-- INSTRUCTIONS TO FOLLOW --
From the rows below, pick out every line that contains the string "instances" and copy each of those lines unchanged.

***** INPUT DATA *****

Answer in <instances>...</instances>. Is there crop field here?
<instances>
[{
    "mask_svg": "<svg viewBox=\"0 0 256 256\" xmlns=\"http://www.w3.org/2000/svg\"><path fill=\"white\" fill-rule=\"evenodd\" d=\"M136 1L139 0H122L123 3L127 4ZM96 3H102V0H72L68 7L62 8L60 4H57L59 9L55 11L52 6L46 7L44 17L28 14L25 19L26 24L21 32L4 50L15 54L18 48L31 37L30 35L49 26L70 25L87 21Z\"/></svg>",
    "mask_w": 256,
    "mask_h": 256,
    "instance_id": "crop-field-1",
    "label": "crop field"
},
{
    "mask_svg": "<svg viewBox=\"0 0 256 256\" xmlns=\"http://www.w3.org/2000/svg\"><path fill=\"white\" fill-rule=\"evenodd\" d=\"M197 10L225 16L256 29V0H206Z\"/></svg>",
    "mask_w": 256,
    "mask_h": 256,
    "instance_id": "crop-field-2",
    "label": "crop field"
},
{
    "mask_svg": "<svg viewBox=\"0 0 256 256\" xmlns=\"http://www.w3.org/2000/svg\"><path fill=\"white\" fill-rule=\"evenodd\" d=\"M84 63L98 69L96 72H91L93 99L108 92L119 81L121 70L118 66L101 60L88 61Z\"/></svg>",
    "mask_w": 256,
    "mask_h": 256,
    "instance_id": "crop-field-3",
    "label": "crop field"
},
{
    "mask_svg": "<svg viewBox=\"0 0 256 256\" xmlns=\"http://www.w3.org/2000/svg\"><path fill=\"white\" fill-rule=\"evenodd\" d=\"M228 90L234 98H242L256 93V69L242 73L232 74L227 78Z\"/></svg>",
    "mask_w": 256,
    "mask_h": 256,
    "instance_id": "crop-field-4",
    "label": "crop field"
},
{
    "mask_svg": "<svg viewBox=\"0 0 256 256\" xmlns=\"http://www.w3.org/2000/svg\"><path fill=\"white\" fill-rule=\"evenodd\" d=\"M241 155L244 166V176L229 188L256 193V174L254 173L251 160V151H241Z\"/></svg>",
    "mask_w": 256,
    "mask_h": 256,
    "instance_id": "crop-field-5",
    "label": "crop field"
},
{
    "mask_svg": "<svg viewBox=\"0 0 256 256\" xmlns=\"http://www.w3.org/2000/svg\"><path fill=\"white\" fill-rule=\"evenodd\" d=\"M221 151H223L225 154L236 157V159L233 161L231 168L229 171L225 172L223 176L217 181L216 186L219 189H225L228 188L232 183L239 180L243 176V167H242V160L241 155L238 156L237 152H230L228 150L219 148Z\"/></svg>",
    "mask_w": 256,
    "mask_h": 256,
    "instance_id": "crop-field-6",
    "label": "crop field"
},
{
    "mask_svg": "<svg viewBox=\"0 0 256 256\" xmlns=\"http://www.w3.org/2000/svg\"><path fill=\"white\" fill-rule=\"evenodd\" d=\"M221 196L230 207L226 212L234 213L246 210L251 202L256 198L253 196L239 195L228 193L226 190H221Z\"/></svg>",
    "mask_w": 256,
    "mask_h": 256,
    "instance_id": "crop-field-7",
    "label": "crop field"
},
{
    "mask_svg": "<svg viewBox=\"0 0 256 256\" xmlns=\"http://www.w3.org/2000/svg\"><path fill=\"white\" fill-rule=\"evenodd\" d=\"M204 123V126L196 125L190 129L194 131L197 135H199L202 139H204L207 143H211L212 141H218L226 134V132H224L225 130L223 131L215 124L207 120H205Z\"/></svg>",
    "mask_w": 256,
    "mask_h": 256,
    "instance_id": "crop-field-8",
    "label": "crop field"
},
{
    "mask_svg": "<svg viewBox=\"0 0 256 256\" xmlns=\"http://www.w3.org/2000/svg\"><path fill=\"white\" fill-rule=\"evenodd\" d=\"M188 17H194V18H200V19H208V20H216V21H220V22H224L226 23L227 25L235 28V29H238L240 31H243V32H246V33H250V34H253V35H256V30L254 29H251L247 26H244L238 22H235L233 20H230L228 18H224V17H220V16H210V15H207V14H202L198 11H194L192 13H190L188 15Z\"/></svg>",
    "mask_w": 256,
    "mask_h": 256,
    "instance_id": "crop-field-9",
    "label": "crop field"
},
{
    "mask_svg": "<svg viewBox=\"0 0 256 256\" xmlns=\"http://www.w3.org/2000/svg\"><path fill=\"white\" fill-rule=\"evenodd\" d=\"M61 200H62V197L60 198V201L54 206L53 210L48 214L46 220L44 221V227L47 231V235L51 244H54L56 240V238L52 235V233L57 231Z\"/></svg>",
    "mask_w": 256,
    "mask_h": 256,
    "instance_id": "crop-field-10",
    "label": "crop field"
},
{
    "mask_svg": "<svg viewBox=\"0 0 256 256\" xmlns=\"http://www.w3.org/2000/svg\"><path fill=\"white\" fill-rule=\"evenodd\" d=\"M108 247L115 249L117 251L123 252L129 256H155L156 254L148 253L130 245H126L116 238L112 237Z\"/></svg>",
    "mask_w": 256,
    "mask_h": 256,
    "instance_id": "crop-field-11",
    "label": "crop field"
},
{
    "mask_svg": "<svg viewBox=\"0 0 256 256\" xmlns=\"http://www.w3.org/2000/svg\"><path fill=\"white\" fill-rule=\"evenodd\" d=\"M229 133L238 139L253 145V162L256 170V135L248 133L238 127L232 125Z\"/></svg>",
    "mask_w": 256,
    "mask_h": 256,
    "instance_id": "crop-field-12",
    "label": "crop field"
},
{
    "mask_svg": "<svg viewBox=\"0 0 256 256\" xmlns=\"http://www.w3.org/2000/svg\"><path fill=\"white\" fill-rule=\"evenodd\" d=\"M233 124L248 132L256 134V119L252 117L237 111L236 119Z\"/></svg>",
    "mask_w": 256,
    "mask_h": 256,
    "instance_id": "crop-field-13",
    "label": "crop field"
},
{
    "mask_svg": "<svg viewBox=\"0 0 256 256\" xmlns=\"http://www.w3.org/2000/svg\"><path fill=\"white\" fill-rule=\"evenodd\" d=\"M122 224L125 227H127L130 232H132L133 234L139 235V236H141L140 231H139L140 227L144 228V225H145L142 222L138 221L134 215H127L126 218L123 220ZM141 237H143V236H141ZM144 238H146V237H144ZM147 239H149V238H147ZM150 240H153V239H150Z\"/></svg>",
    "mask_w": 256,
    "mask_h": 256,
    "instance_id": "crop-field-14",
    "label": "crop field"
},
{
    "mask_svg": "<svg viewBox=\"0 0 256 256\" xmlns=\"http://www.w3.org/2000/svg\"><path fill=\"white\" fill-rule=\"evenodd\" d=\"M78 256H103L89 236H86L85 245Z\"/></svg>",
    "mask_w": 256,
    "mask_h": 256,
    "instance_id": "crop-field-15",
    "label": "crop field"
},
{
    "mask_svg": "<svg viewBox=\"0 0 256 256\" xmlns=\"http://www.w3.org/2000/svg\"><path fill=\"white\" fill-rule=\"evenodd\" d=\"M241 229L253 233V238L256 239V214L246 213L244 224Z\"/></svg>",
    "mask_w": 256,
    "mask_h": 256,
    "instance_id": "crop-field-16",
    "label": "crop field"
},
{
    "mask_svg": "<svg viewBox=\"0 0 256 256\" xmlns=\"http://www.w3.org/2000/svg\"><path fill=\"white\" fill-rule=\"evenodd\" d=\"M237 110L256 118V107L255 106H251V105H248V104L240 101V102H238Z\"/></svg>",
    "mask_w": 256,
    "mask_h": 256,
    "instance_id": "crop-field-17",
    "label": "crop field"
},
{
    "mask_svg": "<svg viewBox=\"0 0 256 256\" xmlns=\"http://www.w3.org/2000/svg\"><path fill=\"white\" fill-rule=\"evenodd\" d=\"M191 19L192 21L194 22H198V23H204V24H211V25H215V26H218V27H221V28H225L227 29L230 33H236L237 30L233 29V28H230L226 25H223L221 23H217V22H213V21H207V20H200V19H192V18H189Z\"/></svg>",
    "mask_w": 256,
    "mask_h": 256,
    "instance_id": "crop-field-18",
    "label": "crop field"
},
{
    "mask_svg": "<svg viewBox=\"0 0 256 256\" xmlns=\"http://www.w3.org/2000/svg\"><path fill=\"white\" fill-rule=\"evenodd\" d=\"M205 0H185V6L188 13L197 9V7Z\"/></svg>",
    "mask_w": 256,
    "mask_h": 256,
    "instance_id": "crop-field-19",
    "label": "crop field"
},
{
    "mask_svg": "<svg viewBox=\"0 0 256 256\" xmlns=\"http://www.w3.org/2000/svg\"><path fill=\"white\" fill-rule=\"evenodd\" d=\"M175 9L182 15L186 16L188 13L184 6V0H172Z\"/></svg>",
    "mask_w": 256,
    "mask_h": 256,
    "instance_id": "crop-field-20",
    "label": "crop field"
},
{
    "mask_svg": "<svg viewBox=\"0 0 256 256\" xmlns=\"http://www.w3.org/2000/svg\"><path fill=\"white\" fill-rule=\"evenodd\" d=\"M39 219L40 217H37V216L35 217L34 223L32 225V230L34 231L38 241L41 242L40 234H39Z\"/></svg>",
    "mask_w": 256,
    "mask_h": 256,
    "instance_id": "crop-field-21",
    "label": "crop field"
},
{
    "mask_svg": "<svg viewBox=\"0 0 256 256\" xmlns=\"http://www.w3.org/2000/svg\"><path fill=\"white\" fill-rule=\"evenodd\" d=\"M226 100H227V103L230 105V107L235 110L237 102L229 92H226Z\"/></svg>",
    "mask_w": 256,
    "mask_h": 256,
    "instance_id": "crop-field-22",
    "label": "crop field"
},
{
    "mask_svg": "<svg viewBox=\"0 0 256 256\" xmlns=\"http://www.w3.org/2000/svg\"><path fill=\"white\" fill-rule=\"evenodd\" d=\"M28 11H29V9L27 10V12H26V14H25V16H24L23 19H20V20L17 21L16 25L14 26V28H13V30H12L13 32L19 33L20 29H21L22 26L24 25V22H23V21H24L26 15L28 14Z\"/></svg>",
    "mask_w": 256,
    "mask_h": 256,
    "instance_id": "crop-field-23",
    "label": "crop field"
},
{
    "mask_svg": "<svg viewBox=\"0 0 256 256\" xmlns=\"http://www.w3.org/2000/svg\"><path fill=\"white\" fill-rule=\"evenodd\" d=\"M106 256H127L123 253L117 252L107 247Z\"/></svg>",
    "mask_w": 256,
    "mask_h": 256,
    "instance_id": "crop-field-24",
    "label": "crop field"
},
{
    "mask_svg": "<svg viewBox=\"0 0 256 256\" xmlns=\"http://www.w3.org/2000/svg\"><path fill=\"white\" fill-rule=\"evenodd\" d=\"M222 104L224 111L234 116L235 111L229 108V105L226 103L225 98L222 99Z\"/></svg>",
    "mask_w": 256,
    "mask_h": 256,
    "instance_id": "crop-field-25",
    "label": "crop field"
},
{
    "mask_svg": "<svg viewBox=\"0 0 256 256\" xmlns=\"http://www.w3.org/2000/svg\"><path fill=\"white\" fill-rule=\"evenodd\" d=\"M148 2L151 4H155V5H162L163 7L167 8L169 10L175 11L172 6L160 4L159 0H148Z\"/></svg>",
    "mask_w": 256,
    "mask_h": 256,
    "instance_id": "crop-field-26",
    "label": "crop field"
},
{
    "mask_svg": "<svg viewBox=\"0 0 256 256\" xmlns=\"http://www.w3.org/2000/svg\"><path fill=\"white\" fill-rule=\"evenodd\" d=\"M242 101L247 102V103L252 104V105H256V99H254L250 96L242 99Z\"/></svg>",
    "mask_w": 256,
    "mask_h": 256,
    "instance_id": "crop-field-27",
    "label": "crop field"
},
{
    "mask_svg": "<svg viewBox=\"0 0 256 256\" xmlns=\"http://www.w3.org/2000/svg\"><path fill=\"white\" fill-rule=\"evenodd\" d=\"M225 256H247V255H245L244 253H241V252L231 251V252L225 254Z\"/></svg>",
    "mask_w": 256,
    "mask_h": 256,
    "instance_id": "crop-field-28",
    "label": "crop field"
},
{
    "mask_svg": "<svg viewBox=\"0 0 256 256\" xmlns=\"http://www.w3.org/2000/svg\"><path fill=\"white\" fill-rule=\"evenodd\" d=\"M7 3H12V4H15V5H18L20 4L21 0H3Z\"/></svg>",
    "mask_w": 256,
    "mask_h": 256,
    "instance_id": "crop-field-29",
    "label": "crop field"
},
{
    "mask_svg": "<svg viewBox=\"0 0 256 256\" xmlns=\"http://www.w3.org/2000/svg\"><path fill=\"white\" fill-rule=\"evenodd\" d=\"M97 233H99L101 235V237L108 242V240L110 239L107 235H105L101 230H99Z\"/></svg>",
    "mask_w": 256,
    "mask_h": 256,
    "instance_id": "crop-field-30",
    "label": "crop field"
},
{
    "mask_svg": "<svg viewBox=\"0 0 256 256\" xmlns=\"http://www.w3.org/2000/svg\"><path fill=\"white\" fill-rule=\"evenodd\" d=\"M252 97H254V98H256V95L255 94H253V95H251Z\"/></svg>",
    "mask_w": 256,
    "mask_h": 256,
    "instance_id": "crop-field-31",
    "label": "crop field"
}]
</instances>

*****

-- FULL ANSWER --
Answer in <instances>...</instances>. Is there crop field here?
<instances>
</instances>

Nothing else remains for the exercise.